In those intervening years, Mesa has developed into an entire ecosystem for driver development and other, less sane ideas. Gallium was created and then became the only method for implementing GL drivers. EGL and GBM are things now. But still, that DRI contract remains binding. Xorg must work. Like that one reviewer who will suggest changes for every minuscule flaw in your stupid, idiotic, uneducated, cretinous abuse of whitespace, it is not going away.

DRIL was the method by which Mesa could finally unshackle itself. The only parts of DRI still used by Xorg are for determining rendertarget capabilities, effectively eglGetConfigs. So @ajax and I punted out the relevant API into a stub which is mostly just a wrapper around eglGetConfigs. This enabled change and cleanup in every part of the codebase that was previously immutable.

Bidirectional Hell

As anyone who has tried to debug Mesa’s DRI frontend knows, it sucks. It’s one of the worst pieces of code to debug. A significant reason for this is (was) how the DRI callback system perpetuated circular architecture.

At the time of DRIL’s merge, a user of GLX/EGL/GBM would engage with this sort of control flow:

  1. GLX/EGL/GBM API call
  2. direct API internals
  3. function pointer into gallium/frontends/dri
  4. DRI frontend
  5. function pointer back to GLX/EGL/GBM
  6. <loop back to 2 until operation completes>
  7. return to user

In terms of functionality, it was functional. But debugging at a glance was impossible, and trying to eyeball any execution path required the type of PhD held by fewer than five people globally. The cyclical back-and-forth function pointering was a vertical cliff of a learning curve for anyone who didn’t already know how things worked, and even things as “simple” as eglInitialize went through several impenetrable cycles of idiot-looping to determine success or failure. The absolute state of it made adding new features a nightmarish and daunting prospect, and reviewing any changes had, at best, even odds of breaking things because of how difficult it is to test this stuff.

Better Now?

Maybe.

The juiciest refactoring is over, and now function pointering only occurs when the DRI frontend needs to access API-specific data for its drawables. It’s actually possible to follow execution just by reading the code. Not that it’s necessarily easy, but it’s possible.
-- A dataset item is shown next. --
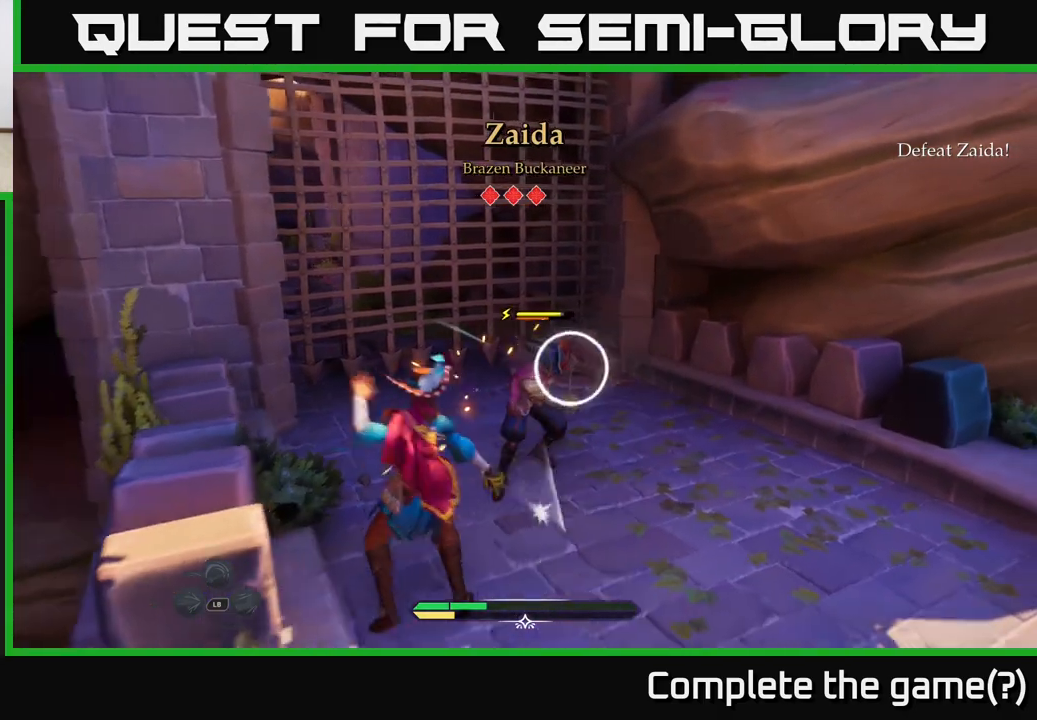
{"buttons": [], "left_stick": "center", "right_stick": "center", "events": [[317, "Y", "down"], [383, "Y", "up"]]}
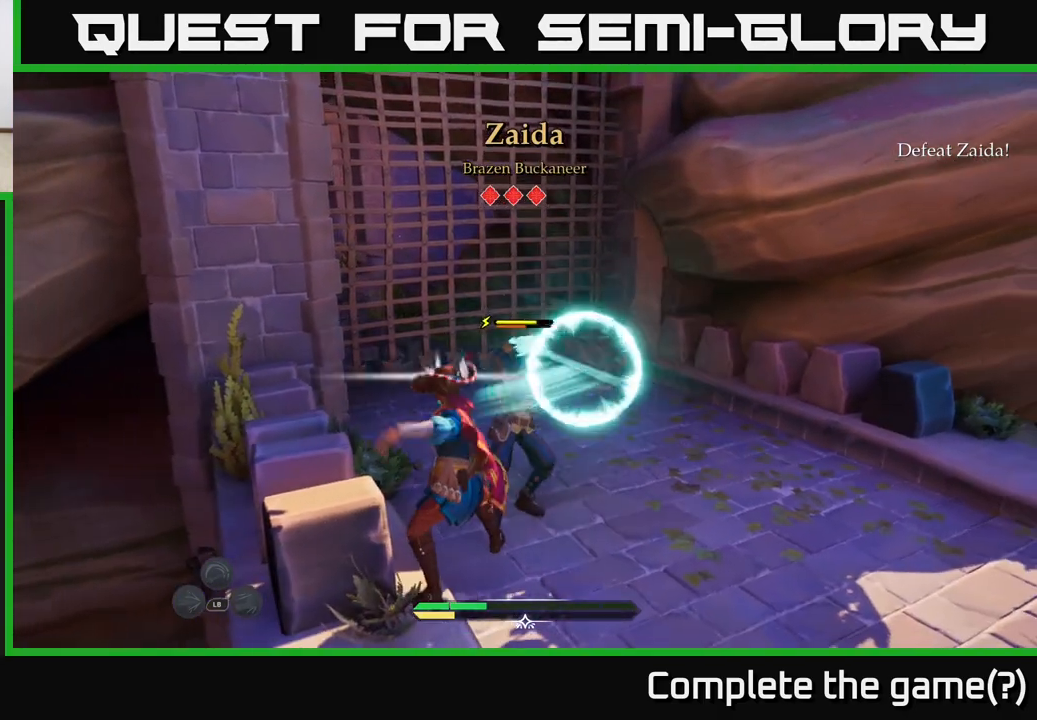
{"buttons": [], "left_stick": "up-right", "right_stick": "center", "events": [[217, "left_stick", "up-right"], [333, "X", "down"], [417, "X", "up"]]}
There’s still a lot of work to be done here. There’s still some corner case bugs with DRIL, there’s probably EGL issues that have yet to be discovered because much of that code is still fairly opaque, and half the codebase is still prefixed with dri2_.

At the least, I think it’s now possible to work on WSI in Mesa and have some idea what’s going on. Or maybe I’ve just been down in the abyss for so long that I’m the one staring back.

Onward

I’ve been cooking. I mean like really cooking. Expect big things related to the number 3 later this month.

* UPDATE: At the urging of my legal team, I’ve been advised to mention that no part of this post, blog, or site has any association with, bearing on, or endorsement from Half Life 3.

Written on September 6, 2024